■ **Document excerpt**
BEGIN

We have signed terms of reference with several communities to guide our collaborative efforts and help reinforce long-lasting relationships based on open communications, listening and learning, and respect.

We are also revisiting how Commission proceedings are conducted and exploring the use of technology to better engage with stakeholders and Indigenous groups.

Through these efforts, we hope to encourage greater listening, information sharing and collaboration among Indigenous groups, the public, the regulator and the regulated community.


Both us as the regulator and project proponents need to be absolutely committed to including everyone with an interest in our processes, and establish meaningful relationships, so that all information and perspectives are considered.

This will hopefully result in confidence that the best, most informed decision is taken in every instance, and that approved projects are safe.

The CNSC as regulator is working to ensure we understand the values and the concerns of those who participate in our regulatory processes, and to address them as appropriate in our regulatory decision-making. 

But it is up to the proponents of these projects to do the very hard work of spending time and effort in communities, to know them and to be known to them, in order to establish a basis of mutual understanding and the communities’ acceptance of their projects.

Our licensing process is not the way proponents go about gaining appropriate social acceptance by those who see their interests at stake.

END

■ **Directives**
1) The passage on the CNSC's engagement with communities names the parties among which the regulator hopes to encourage greater listening, information sharing and collaboration. List every one of those parties.
2) Proceed with the passage on the CNSC's engagement with communities, starting after its final sentence.

■ **Data shown**

BEGIN

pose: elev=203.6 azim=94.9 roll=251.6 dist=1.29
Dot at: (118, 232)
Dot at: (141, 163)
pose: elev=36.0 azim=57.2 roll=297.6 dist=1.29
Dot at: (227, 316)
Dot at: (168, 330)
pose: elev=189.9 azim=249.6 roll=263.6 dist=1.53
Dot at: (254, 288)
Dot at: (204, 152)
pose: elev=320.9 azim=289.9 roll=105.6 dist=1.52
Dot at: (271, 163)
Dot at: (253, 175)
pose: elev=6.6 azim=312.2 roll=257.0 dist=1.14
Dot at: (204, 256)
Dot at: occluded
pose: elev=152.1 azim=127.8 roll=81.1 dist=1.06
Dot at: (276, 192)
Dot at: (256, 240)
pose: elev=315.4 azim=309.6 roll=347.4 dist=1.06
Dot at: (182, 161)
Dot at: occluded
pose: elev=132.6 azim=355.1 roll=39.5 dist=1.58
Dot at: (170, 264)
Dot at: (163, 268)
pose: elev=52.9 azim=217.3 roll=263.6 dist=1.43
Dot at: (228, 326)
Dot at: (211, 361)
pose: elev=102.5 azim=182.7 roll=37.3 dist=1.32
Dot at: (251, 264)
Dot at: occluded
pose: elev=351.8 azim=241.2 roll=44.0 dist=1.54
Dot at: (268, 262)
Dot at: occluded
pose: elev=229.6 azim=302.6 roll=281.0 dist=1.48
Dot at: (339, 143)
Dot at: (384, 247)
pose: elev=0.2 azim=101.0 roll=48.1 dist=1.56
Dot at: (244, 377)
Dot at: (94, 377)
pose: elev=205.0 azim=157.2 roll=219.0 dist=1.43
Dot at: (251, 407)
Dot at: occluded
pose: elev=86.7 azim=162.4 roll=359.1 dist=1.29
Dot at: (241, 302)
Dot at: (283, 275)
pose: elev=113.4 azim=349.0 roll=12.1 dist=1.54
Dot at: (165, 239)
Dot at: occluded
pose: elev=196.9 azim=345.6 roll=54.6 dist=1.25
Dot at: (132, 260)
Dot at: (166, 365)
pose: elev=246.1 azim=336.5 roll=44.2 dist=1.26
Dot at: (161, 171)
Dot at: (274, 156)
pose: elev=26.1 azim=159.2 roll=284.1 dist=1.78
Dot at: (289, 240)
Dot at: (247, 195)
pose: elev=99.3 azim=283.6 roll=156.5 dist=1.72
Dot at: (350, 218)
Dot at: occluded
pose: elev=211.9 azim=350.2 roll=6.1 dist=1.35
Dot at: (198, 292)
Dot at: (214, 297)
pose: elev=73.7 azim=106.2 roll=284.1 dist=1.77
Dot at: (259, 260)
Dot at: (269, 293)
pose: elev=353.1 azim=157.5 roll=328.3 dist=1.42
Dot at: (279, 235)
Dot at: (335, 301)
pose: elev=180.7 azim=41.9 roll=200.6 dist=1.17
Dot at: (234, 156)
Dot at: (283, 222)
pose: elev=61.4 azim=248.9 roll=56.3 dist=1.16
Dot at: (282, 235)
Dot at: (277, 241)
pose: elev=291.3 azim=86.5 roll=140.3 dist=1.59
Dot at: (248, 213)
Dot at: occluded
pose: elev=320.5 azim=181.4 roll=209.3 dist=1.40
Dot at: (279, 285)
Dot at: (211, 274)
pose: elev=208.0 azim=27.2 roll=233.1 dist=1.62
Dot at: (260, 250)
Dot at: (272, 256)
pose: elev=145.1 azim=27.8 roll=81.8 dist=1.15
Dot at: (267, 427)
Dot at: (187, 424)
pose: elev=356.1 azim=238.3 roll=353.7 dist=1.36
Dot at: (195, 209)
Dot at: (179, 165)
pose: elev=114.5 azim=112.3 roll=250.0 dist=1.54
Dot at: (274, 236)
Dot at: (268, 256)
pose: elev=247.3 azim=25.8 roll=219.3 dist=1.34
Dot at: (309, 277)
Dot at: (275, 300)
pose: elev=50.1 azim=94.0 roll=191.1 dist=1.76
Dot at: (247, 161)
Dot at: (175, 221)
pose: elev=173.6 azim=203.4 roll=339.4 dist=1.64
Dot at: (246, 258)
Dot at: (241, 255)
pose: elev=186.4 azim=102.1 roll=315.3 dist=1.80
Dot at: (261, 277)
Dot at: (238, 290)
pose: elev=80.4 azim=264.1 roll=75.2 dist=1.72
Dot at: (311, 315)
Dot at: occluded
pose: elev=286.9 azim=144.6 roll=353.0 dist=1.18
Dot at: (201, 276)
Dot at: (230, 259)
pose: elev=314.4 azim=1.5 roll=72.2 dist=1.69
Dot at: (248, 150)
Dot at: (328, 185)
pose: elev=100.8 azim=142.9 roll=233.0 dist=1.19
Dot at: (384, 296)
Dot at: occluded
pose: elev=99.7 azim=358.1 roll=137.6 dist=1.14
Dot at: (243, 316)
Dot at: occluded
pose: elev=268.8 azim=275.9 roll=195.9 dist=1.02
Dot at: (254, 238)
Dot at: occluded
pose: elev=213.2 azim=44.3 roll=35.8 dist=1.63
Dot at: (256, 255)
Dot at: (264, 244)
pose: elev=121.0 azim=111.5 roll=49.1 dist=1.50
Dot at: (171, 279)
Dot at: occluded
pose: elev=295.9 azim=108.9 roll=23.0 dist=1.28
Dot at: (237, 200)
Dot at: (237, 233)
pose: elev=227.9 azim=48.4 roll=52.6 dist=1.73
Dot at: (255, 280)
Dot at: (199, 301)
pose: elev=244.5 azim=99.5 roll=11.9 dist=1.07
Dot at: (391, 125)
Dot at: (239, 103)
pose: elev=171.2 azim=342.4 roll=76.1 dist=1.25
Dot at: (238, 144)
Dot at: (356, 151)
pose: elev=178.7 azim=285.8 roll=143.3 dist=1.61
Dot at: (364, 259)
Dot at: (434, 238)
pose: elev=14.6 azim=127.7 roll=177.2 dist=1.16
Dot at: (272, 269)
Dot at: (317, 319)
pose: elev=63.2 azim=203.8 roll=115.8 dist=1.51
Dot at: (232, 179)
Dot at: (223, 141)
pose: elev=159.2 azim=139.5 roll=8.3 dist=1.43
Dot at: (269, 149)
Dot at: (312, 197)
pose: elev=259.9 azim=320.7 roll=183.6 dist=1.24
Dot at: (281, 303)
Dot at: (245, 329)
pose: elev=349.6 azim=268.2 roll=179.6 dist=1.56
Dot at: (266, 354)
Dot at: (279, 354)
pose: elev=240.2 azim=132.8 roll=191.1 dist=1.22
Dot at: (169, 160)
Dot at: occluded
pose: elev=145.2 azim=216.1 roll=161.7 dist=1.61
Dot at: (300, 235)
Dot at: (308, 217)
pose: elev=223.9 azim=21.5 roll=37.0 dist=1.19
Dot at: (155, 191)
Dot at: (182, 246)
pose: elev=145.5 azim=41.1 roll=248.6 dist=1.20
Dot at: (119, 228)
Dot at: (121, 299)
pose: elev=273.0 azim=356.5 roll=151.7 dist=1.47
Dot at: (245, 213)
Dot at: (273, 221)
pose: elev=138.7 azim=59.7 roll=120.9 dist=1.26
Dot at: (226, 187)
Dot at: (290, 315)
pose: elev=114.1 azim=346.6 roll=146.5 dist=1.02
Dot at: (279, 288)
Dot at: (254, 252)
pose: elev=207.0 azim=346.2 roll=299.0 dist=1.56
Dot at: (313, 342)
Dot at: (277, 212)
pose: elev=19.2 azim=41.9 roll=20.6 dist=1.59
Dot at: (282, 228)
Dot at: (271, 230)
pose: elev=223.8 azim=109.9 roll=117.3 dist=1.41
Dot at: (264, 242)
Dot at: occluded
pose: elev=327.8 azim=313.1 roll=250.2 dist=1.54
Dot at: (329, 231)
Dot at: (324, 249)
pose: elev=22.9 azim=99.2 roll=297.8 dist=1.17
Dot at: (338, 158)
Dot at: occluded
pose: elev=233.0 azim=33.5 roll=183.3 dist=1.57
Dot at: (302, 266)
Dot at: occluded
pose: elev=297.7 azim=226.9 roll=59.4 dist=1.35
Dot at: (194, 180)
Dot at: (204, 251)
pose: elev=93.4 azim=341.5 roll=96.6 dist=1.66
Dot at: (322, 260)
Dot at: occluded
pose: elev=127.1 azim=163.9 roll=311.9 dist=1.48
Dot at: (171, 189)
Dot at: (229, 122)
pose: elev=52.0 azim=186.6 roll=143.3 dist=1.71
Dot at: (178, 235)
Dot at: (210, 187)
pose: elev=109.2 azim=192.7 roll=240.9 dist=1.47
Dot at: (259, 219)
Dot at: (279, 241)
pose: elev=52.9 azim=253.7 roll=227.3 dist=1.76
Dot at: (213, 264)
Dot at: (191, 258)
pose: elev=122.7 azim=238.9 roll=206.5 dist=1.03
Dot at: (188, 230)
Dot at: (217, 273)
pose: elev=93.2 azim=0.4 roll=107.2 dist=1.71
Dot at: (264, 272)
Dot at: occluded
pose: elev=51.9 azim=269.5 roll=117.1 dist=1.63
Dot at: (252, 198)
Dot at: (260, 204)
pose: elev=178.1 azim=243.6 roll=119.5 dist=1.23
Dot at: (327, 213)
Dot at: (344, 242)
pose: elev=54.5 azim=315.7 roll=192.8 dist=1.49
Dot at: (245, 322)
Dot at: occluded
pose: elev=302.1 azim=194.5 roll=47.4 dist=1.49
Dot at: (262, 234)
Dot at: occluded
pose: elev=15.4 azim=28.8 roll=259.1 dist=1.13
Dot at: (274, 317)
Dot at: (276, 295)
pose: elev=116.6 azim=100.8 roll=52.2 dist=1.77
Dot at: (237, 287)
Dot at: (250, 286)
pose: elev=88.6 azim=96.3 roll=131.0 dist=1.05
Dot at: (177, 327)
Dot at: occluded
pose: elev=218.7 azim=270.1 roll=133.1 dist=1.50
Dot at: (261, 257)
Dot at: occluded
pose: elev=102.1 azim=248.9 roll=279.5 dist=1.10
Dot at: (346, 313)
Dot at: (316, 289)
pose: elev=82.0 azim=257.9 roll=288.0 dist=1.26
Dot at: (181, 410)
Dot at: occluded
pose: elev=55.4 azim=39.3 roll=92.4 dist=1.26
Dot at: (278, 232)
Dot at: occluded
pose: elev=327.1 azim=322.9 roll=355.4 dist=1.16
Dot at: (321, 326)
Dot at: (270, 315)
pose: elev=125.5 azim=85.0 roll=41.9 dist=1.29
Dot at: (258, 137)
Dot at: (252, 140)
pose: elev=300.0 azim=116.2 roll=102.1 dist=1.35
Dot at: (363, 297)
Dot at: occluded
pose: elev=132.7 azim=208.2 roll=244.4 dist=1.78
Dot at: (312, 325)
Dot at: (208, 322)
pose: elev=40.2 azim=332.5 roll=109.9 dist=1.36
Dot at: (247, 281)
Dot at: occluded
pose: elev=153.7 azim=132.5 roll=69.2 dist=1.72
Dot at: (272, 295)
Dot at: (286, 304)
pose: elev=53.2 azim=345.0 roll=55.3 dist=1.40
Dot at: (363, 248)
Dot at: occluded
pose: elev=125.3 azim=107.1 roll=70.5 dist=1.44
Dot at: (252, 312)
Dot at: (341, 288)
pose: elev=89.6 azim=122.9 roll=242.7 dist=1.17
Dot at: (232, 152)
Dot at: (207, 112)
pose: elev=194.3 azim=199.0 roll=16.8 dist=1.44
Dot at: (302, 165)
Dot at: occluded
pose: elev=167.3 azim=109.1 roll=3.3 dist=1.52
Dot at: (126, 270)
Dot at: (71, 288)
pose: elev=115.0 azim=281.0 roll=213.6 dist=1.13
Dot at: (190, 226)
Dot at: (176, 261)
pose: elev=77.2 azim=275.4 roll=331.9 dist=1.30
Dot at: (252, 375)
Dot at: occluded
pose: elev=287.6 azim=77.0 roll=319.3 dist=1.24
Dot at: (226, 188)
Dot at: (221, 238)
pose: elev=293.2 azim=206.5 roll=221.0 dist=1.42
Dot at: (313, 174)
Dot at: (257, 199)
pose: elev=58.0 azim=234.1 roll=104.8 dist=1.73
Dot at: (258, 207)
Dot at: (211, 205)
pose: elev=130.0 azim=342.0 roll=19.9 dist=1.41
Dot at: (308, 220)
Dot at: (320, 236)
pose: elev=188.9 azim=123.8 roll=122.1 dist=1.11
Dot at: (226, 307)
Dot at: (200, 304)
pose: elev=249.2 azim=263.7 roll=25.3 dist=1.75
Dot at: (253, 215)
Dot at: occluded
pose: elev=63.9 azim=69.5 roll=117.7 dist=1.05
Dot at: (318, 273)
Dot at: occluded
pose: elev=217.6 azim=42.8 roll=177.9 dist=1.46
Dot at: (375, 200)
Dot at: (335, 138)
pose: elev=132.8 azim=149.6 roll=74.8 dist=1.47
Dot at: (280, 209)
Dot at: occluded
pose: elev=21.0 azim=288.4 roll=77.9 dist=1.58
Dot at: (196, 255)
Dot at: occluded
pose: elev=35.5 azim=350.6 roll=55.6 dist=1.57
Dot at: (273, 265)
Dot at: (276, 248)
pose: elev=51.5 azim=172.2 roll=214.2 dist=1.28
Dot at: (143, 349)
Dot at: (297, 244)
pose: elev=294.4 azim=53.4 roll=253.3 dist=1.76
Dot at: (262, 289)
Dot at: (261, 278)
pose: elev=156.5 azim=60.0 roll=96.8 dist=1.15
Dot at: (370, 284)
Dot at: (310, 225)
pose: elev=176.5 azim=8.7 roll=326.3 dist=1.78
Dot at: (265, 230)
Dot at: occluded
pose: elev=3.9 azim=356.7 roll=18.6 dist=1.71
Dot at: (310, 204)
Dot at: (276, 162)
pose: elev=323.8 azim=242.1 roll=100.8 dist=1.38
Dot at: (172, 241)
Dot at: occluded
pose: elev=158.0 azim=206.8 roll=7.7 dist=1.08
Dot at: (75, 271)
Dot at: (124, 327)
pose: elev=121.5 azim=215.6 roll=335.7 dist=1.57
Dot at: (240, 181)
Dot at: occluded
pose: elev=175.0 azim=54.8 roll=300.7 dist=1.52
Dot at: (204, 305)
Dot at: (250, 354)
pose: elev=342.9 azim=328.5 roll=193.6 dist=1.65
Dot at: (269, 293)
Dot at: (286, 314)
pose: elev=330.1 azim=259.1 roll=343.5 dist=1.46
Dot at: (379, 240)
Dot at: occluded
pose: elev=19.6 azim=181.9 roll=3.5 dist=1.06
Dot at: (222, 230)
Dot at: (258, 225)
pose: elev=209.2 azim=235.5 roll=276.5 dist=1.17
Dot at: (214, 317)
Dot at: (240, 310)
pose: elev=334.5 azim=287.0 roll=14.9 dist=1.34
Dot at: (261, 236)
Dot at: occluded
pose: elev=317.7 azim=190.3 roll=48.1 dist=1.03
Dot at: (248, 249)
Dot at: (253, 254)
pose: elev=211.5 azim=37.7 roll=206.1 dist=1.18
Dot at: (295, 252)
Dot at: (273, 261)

END

■ **Responses to the exercise**
1)
- Indigenous groups
- the public
- the regulator
- the regulated community

2)
Understanding and addressing community views and considerations is a process that proponents must invest as much effort in as they do preparing a safety case for us.

Let me be very clear – the Commission works on ensuring we are a trustworthy regulator with a robust, comprehensive and responsive regulatory process.

Proponents are responsible for the trust and acceptance a community has for a particular project.

As you will see in our contribution to the upcoming SMR Action Plan, we are ready to fulfill our role and commitments.

It is now up to many of you participating today to demonstrate the safety of the technologies and a commitment to safety at all times, and establish meaningful relationships and partnerships with communities and earn appropriate social acceptance.

I am sure we are ready to meet our respective challenges – the future of the “next big thing” in nuclear depends on it.

Thank you.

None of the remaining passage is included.